Defensoria Pública do Ceará completa 29 anos com atuação consolidada, mas enfrenta déficit no interior, onde 64 municípios ainda não têm atendimento.

Instituição celebra trajetória de defesa dos mais vulneráveis, mas enfrenta déficit estrutural fora da capital, com cidades inteiras sem acesso à justiça

No próximo dia 28 de abril, a Defensoria Pública do Estado do Ceará completa 29 anos de atuação consolidada como uma das principais garantidoras de direitos da população vulnerável. O marco, no entanto, não chega apenas como celebração. Ele também expõe um problema estrutural que ainda limita o alcance da justiça no estado: a falta de atendimento em dezenas de municípios do interior.

Ao longo de quase três décadas, a Defensoria se firmou como peça central no combate ao feminicídio, na garantia de direitos fundamentais e na promoção da cidadania. A atuação vai desde ações judiciais complexas até serviços básicos, como a emissão de certidões de nascimento, considerada porta de entrada para o reconhecimento legal do cidadão.

Esse histórico posiciona a instituição como referência social no Ceará. Mas o avanço institucional não foi suficiente para cobrir todo o território.

Interior do Ceará ainda enfrenta apagão jurídico

Apesar dos resultados expressivos, o cenário fora dos grandes centros urbanos revela um déficit preocupante. Dados do Movimento Mais Defensoria Ceará apontam que o problema não é pontual, mas sim uma falha estrutural que afeta todas as mesorregiões do estado.
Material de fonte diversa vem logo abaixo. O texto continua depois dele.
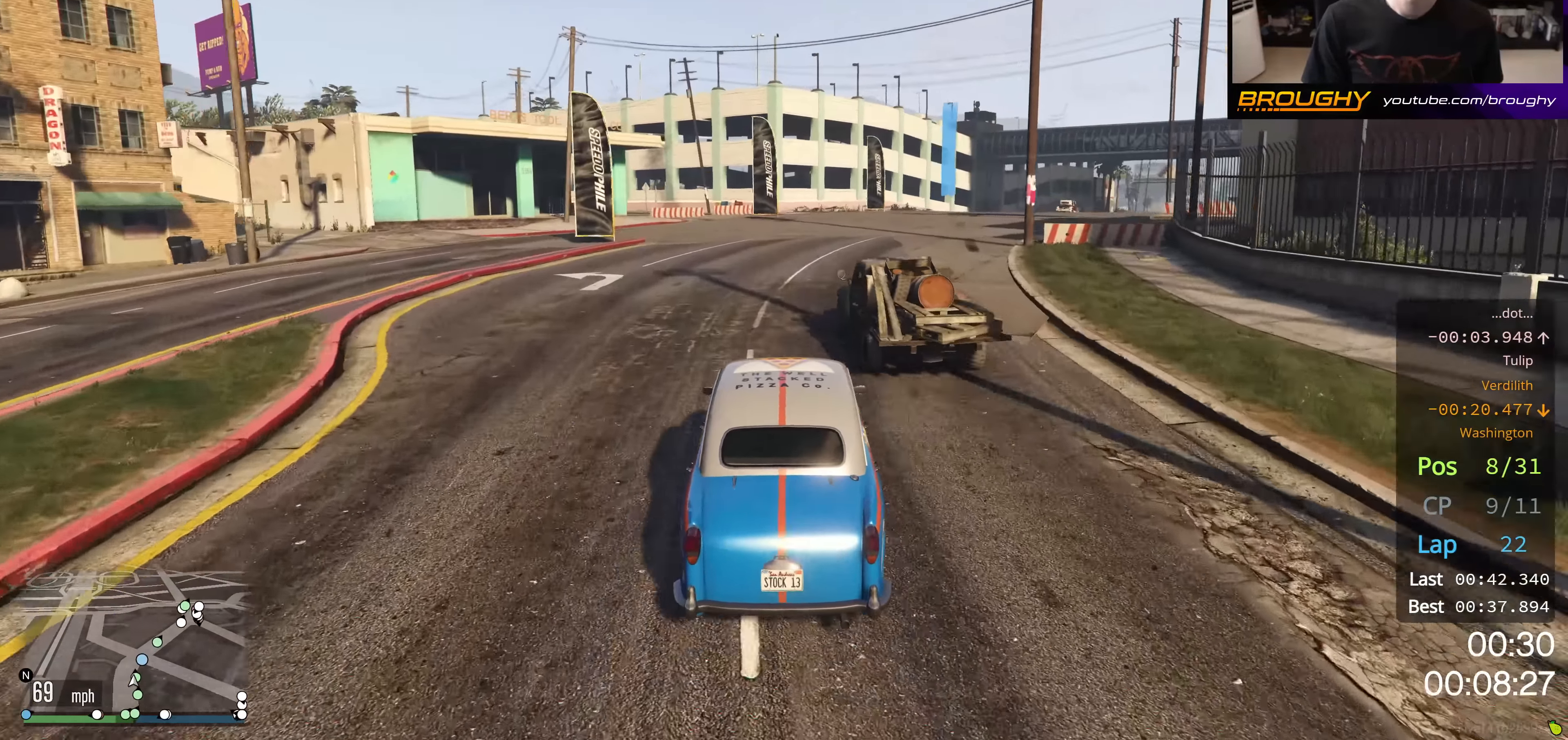
{"buttons": ["R2"], "left_stick": "right", "right_stick": "center", "events": [[167, "left_stick", "center"], [267, "left_stick", "right"]]}
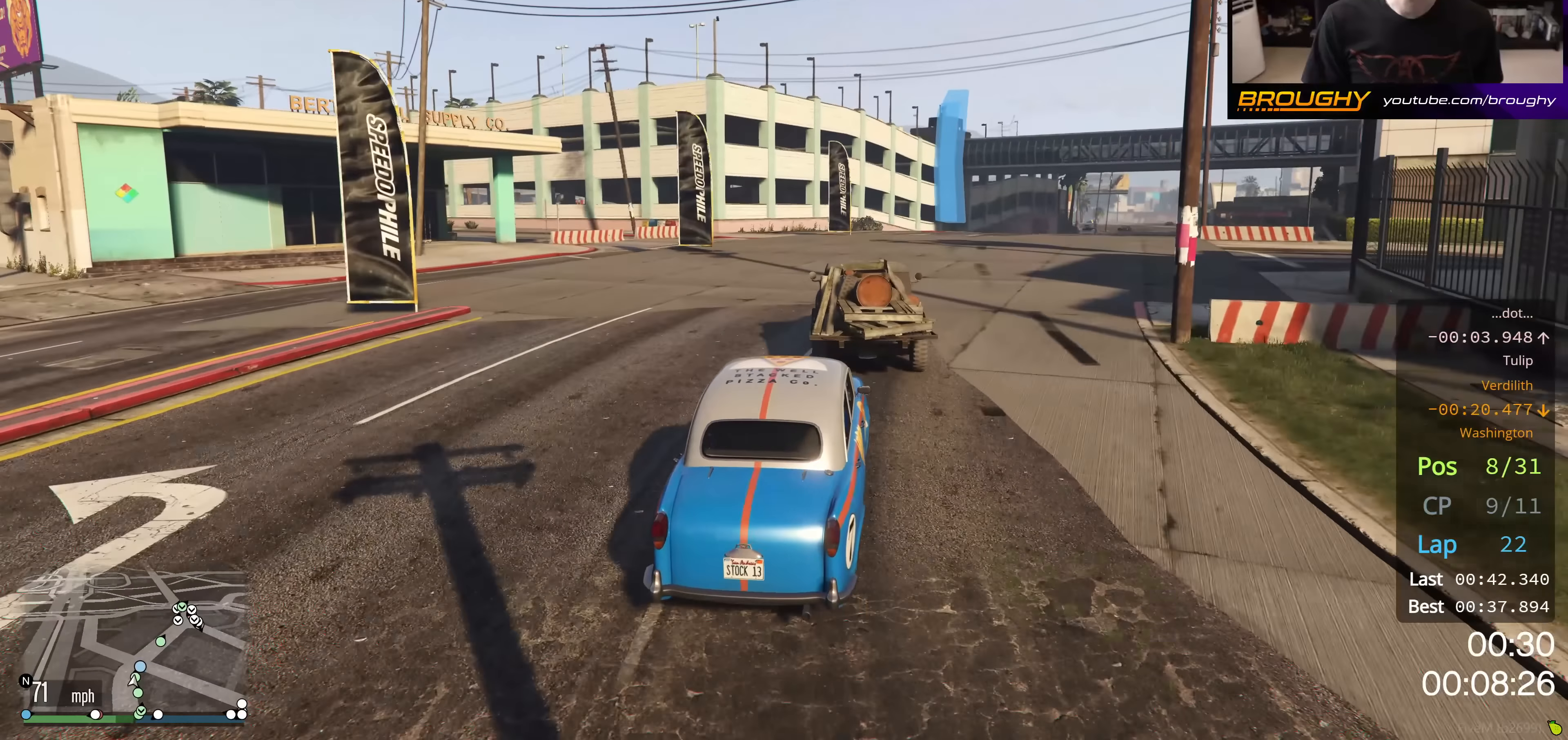
{"buttons": ["R2"], "left_stick": "left", "right_stick": "center", "events": [[317, "left_stick", "left"]]}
Atualmente, 64 municípios cearenses não possuem acesso direto a defensores públicos.

No sul do estado, 84% das cidades enfrentam atendimento considerado inadequado. Municípios como Barro, Jardim, Milagres e Salitre não contam com qualquer presença da Defensoria.
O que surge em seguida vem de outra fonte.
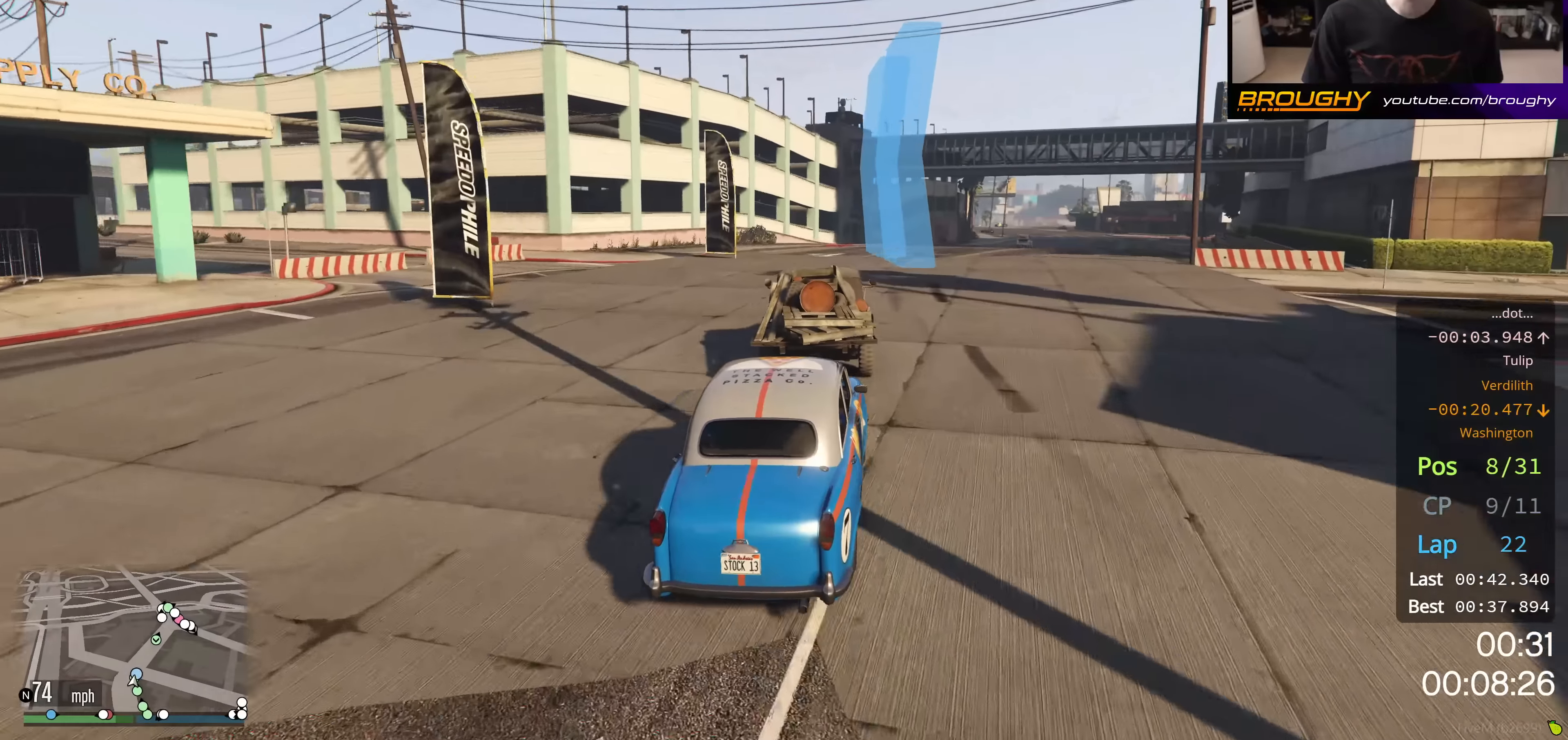
{"buttons": ["R2"], "left_stick": "center", "right_stick": "center", "events": [[33, "left_stick", "center"], [100, "left_stick", "right"], [467, "left_stick", "center"]]}
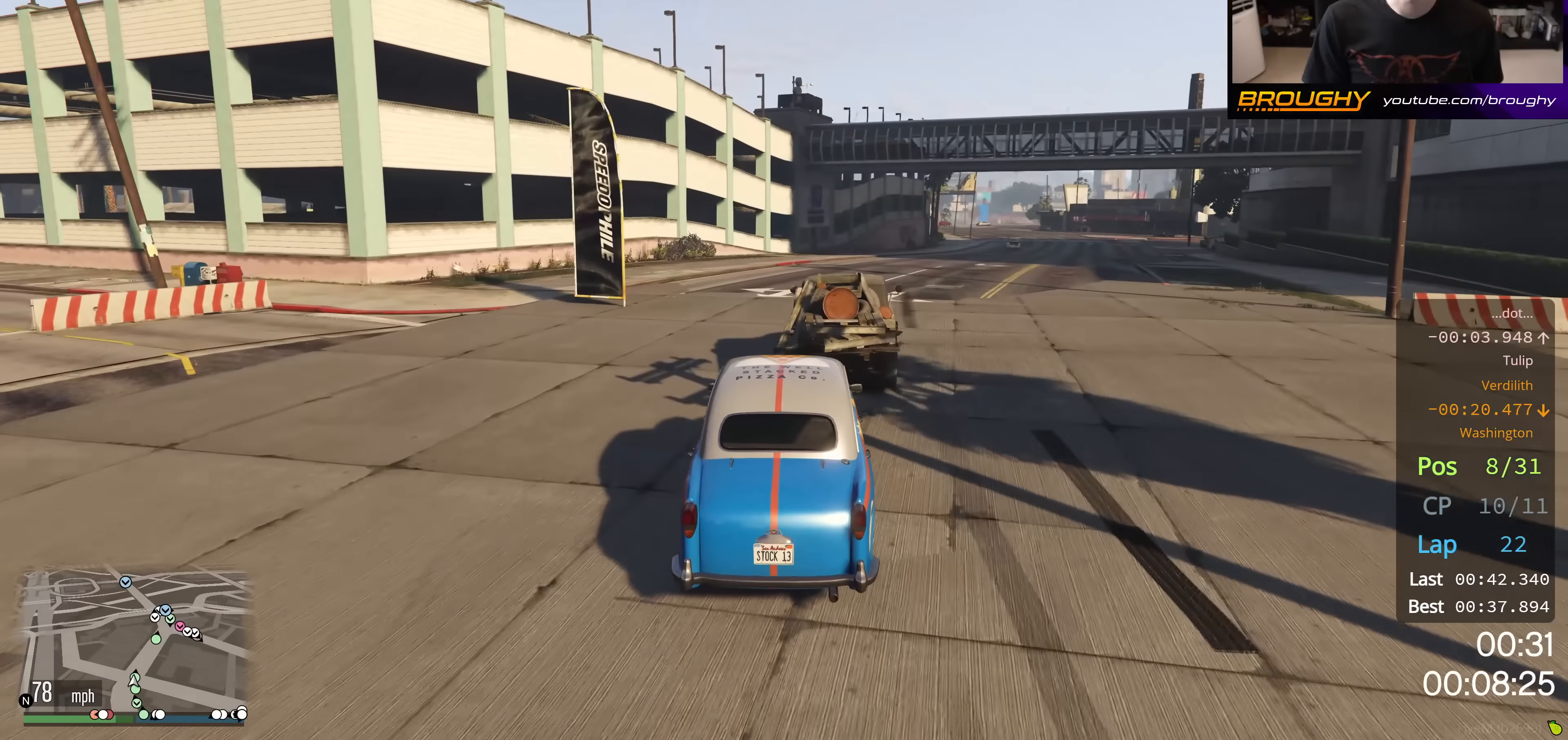
{"buttons": ["R2"], "left_stick": "center", "right_stick": "center", "events": [[34, "left_stick", "left"], [201, "left_stick", "right"], [434, "left_stick", "center"]]}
Nos sertões, 33% das cidades estão desassistidas, incluindo Senador Pompeu, Pedra Branca e Tamboril.

Já na região norte, Itapajé, Tururu e Uruburetama estão entre os municípios sem cobertura. No noroeste, pelo menos 11 cidades seguem na mesma situação, como Bela Cruz, Ipueiras e Ubajara.

O resultado é um contingente expressivo da população sem acesso direto à orientação jurídica gratuita, ampliando desigualdades e dificultando o exercício pleno da cidadania.
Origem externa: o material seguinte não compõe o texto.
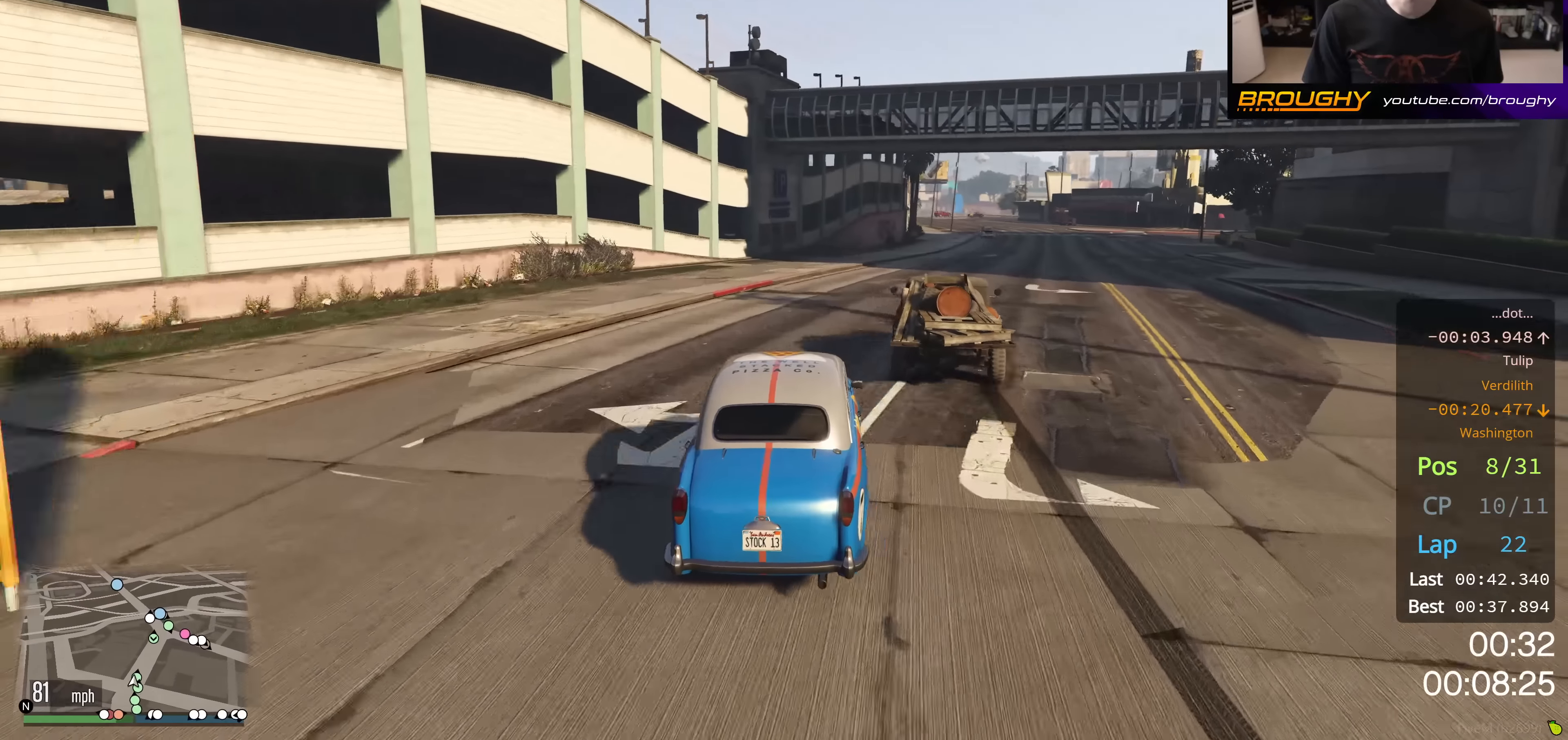
{"buttons": ["R2"], "left_stick": "right", "right_stick": "center", "events": [[67, "left_stick", "right"], [284, "left_stick", "center"], [400, "left_stick", "right"]]}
Concurso público parado amplia pressão por soluções

Enquanto o problema se mantém, existe uma solução pronta, mas ainda não implementada. Um total de 73 candidatos aprovados no VIII Concurso da Defensoria Pública aguardam nomeação.

O certame, considerado altamente competitivo, reuniu mais de 11 mil inscritos e formou um grupo de profissionais aptos a atuar imediatamente no fortalecimento da rede de atendimento.

A nomeação desses defensores é vista como medida estratégica para reduzir o déficit no interior e ampliar a presença institucional nas comarcas mais vulneráveis.

Pressão por expansão cresce junto com demanda social

A data simbólica dos 29 anos também reforça o debate sobre o papel da Defensoria no futuro do Ceará. Com o aumento da demanda por assistência jurídica gratuita, a interiorização deixou de ser apenas uma meta e passou a ser uma urgência.

Em nota, o Movimento Mais Defensoria Ceará destaca que o fortalecimento da instituição depende diretamente da ampliação do quadro de profissionais.

Segundo o grupo, garantir a presença da Defensoria em todas as regiões é fundamental para assegurar que direitos básicos não fiquem restritos à capital e às grandes cidades.

Justiça acessível ainda é desafio estrutural no estado

O cenário atual revela um contraste claro. De um lado, uma instituição consolidada, reconhecida e essencial para a população vulnerável. Do outro, uma lacuna territorial que impede milhares de cidadãos de acessar direitos básicos.

A equação entre expansão, nomeações e investimento público será determinante para definir os próximos passos da Defensoria no Ceará.

Aos 29 anos, a instituição celebra conquistas importantes. Mas o maior desafio segue sendo garantir que essa rede de proteção chegue a todos os cearenses, sem exceção.